Logo Questions Linux Laravel Mysql Ubuntu Git Menu
 

RESTSharp has problems deserializing XML including Byte Order Mark?

There is a public webservice which I want to use in a short C# Application: http://ws.parlament.ch/

The returned XML from this webservice has a "BOM" at the beginning, which causes RESTSharp to fail the deserializing of the XML with the following error message:

Error retrieving response. Check inner details for more info. ---> System.Xml.XmlException: Data at the root level is invalid. Line 1, position 1. at System.Xml.XmlTextReaderImpl.Throw(Exception e)
at System.Xml.XmlTextReaderImpl.Throw(String res, String arg) at System.Xml.XmlTextReaderImpl.ParseRootLevelWhitespace() at System.Xml.XmlTextReaderImpl.ParseDocumentContent() at System.Xml.XmlTextReaderImpl.Read() at System.Xml.Linq.XDocument.Load(XmlReader reader, LoadOptions options) at System.Xml.Linq.XDocument.Parse(String text, LoadOptions options)
at System.Xml.Linq.XDocument.Parse(String text) at RestSharp.Deserializers.XmlDeserializer.Deserialize[T](IRestResponse response) at RestSharp.RestClient.Deserialize[T](IRestRequest request, IRestResponse raw)
--- End of inner exception stack trace ---

Here is an easy sample by using http://ws.parlament.ch/sessions?format=xml to get a List of 'Sessions':

public class Session
{
    public int Id { get; set; }
    public DateTime? Updated { get; set; }
    public int? Code { get; set; }
    public DateTime? From { get; set; }
    public string Name { get; set; }
    public DateTime?
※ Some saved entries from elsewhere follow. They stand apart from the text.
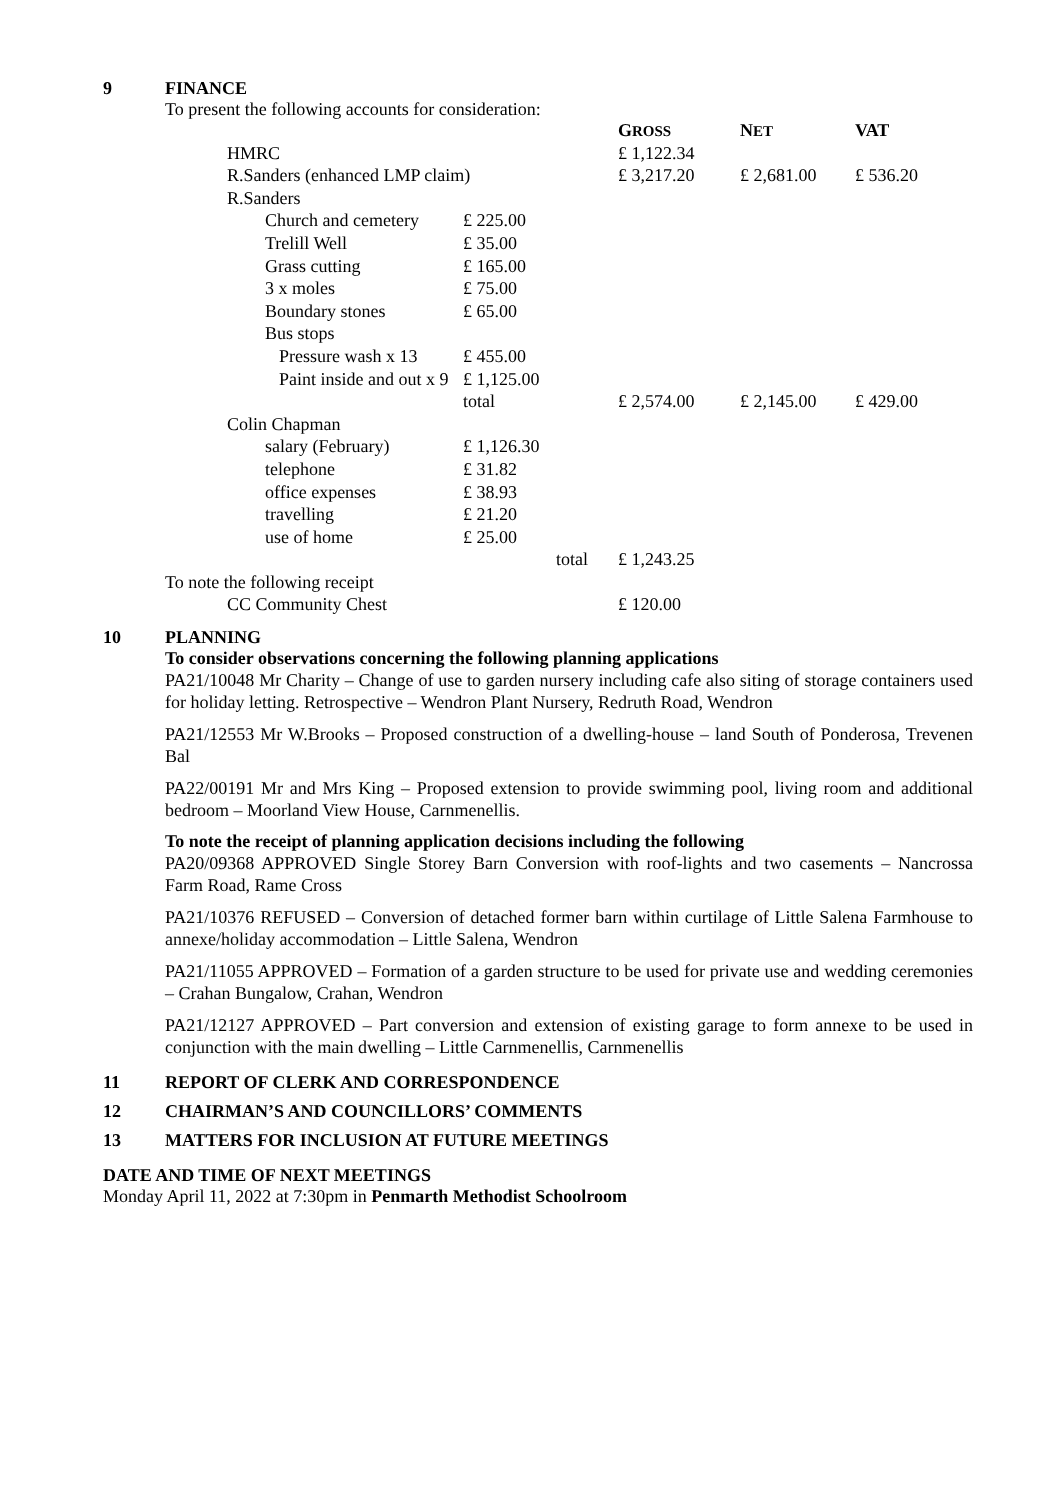9 FINANCE
To present the following accounts for consideration:
| | | | G ROSS | N ET | VAT |
| HMRC | | | £ 1,122.34 | | |
| R.Sanders (enhanced LMP claim) | | | £ 3,217.20 | £ 2,681.00 | £ 536.20 |
| R.Sanders | | | | | |
| | Church and cemetery | £ 225.00 | | | |
| | Trelill Well | £ 35.00 | | | |
| | Grass cutting | £ 165.00 | | | |
| | 3 x moles | £ 75.00 | | | |
| | Boundary stones | £ 65.00 | | | |
| | Bus stops | | | | |
| | Pressure wash x 13 | £ 455.00 | | | |
| | Paint inside and out x 9 | £ 1,125.00 | | | |
| | | total | £ 2,574.00 | £ 2,145.00 | £ 429.00 |
| Colin Chapman | | | | | |
| | salary (February) | £ 1,126.30 | | | |
| | telephone | £ 31.82 | | | |
| | office expenses | £ 38.93 | | | |
| | travelling | £ 21.20 | | | |
| | use of home | £ 25.00 | | | |
| | | total | £ 1,243.25 | | |
| To note the following receipt | | | | | |
| CC Community Chest | | | £ 120.00 | | |
10 PLANNING
To consider observations concerning the following planning applications
PA21/10048 Mr Charity – Change of use to garden nursery including cafe also siting of storage containers used for holiday letting. Retrospective – Wendron Plant Nursery, Redruth Road, Wendron
PA21/12553 Mr W.Brooks – Proposed construction of a dwelling-house – land South of Ponderosa, Trevenen Bal
PA22/00191 Mr and Mrs King – Proposed extension to provide swimming pool, living room and additional bedroom – Moorland View House, Carnmenellis.
To note the receipt of planning application decisions including the following
PA20/09368 APPROVED Single Storey Barn Conversion with roof-lights and two casements – Nancrossa Farm Road, Rame Cross
PA21/10376 REFUSED – Conversion of detached former barn within curtilage of Little Salena Farmhouse to annexe/holiday accommodation – Little Salena, Wendron
PA21/11055 APPROVED – Formation of a garden structure to be used for private use and wedding ceremonies – Crahan Bungalow, Crahan, Wendron
PA21/12127 APPROVED – Part conversion and extension of existing garage to form annexe to be used in conjunction with the main dwelling – Little Carnmenellis, Carnmenellis
11 REPORT OF CLERK AND CORRESPONDENCE
12 CHAIRMAN’S AND COUNCILLORS’ COMMENTS
13 MATTERS FOR INCLUSION AT FUTURE MEETINGS
DATE AND TIME OF NEXT MEETINGS
Monday April 11, 2022 at 7:30pm in Penmarth Methodist Schoolroom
To { get; set; }
}


static void Main(string[] args)
    {
        var request = new RestRequest();
        request.RequestFormat = DataFormat.Xml;
        request.Resource = "sessions";
        request.AddParameter("format", "xml");

        var client = new RestClient("http://ws.parlament.ch/");
        var response = client.Execute<List<Session>>(request);

        if (response.ErrorException != null)
        {
            const string message = "Error retrieving response.  Check inner details for more info.";
            var ex = new ApplicationException(message, response.ErrorException);
            Console.WriteLine(ex);
        }

        List<Session> test = response.Data;

        Console.Read();
    }

When I first manipulate the returned xml with Fiddler to remove the first 3 bits (the "BOM"), the above code works! May someone please help me to handle this directly in RESTSharp? What am I doing wrong? THANK YOU in advance!

like image 294
dataCore Avatar asked Oct 29 '13 15:10

dataCore


3 Answers

I found the Solution - Thank you @arootbeer for the hints!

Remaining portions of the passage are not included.